• Task to complete
Copy out word for word the part of the items below that opens with the line containing "scientific name: Veronicastrum virginicum" and closes with the line containing "catalogue / barcode: US 3758662", with both of those lines included.

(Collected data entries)
#####

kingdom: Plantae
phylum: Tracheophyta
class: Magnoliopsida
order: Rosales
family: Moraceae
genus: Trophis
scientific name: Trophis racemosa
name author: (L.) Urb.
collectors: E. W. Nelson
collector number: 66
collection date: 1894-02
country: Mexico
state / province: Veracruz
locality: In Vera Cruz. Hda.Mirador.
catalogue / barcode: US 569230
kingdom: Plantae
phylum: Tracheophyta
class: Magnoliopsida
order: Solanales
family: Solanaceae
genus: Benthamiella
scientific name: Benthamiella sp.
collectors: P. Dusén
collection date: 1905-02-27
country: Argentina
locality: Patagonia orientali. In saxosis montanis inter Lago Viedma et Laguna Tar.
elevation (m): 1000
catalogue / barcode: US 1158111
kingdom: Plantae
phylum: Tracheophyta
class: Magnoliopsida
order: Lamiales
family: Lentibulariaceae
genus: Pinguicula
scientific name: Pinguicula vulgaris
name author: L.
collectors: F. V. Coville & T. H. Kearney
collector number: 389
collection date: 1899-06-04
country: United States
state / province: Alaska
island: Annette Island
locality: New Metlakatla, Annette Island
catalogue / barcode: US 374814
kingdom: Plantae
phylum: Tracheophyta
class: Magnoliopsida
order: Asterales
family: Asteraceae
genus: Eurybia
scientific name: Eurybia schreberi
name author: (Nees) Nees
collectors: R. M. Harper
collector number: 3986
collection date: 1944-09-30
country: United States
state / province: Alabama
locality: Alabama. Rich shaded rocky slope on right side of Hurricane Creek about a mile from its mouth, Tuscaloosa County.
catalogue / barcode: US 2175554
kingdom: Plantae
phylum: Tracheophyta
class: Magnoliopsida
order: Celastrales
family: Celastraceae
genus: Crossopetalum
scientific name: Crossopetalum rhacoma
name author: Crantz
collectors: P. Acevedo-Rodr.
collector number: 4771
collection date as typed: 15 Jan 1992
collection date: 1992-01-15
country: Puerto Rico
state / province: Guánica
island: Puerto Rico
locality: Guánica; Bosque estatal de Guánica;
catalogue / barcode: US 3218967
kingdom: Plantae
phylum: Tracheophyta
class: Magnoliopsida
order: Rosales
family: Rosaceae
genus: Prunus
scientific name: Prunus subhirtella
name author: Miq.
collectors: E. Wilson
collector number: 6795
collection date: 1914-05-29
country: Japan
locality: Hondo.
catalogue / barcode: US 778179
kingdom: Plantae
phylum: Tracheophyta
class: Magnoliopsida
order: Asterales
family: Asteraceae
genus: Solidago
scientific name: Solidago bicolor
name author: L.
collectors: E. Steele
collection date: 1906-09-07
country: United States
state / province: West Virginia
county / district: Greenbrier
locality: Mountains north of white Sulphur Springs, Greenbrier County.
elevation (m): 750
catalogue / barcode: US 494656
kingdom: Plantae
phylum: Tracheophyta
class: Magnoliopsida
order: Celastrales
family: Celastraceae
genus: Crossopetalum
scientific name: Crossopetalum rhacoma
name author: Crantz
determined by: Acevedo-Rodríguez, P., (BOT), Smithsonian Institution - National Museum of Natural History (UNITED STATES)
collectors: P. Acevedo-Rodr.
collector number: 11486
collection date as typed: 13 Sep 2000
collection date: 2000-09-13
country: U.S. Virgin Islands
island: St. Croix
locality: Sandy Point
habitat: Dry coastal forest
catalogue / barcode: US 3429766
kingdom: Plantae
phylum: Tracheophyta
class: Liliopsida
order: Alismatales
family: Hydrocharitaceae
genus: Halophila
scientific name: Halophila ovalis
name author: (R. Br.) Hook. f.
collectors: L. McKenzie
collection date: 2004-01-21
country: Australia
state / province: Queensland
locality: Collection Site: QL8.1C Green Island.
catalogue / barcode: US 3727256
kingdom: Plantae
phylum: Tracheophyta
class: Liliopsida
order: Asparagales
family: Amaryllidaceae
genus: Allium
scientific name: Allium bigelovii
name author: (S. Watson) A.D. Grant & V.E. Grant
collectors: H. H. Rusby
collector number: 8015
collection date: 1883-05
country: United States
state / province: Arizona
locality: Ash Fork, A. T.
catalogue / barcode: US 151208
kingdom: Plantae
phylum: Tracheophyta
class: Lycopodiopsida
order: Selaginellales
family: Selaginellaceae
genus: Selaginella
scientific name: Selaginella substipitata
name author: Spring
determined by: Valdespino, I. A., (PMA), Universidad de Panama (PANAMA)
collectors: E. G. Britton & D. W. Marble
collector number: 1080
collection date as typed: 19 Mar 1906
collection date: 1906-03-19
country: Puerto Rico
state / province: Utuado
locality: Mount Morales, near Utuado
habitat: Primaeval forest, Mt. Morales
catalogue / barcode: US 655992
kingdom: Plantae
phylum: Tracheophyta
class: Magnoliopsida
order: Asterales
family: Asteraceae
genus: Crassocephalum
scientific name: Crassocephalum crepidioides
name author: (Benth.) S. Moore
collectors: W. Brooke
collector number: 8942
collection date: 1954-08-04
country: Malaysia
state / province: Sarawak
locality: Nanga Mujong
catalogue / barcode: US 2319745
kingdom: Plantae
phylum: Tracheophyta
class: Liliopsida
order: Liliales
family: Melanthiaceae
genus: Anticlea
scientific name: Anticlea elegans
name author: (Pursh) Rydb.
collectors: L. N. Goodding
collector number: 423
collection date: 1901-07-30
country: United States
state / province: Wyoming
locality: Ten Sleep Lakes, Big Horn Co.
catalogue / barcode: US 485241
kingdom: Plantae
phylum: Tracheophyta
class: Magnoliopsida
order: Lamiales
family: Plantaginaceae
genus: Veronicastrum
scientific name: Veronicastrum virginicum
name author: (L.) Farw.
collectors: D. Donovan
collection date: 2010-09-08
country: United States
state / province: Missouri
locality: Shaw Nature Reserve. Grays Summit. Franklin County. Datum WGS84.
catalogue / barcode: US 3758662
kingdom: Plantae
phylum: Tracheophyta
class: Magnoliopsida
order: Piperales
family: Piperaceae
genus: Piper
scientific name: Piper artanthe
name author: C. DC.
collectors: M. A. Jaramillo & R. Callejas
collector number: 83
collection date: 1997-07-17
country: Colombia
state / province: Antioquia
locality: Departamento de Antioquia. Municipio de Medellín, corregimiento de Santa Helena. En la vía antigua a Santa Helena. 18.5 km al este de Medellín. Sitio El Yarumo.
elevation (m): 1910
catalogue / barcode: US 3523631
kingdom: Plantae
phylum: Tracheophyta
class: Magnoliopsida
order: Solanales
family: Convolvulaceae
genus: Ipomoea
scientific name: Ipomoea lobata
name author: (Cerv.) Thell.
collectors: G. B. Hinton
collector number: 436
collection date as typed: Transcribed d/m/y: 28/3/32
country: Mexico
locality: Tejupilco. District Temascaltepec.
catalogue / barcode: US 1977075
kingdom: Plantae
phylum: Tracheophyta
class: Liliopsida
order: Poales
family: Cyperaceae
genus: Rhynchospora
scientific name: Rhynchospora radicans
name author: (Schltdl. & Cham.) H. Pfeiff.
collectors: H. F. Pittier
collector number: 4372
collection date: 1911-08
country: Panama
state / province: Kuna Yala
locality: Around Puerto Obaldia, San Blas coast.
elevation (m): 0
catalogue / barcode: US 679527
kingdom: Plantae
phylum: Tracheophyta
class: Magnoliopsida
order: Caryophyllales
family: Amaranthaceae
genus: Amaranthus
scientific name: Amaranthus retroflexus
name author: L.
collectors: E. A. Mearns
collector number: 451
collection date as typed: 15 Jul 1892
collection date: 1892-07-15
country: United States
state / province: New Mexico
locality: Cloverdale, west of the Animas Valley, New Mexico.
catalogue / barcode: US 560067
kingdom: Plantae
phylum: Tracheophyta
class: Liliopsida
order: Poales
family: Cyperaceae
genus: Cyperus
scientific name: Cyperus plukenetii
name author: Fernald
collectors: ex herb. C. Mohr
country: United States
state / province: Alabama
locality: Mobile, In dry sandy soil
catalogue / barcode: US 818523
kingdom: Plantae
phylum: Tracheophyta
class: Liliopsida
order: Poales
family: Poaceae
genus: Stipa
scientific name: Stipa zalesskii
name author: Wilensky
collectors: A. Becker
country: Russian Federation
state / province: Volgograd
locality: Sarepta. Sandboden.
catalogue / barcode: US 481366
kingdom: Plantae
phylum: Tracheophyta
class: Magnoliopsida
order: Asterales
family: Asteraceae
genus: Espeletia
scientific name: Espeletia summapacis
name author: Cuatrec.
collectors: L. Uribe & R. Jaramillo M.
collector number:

#####

• Solution to this task
scientific name: Veronicastrum virginicum
name author: (L.) Farw.
collectors: D. Donovan
collection date: 2010-09-08
country: United States
state / province: Missouri
locality: Shaw Nature Reserve. Grays Summit. Franklin County. Datum WGS84.
catalogue / barcode: US 3758662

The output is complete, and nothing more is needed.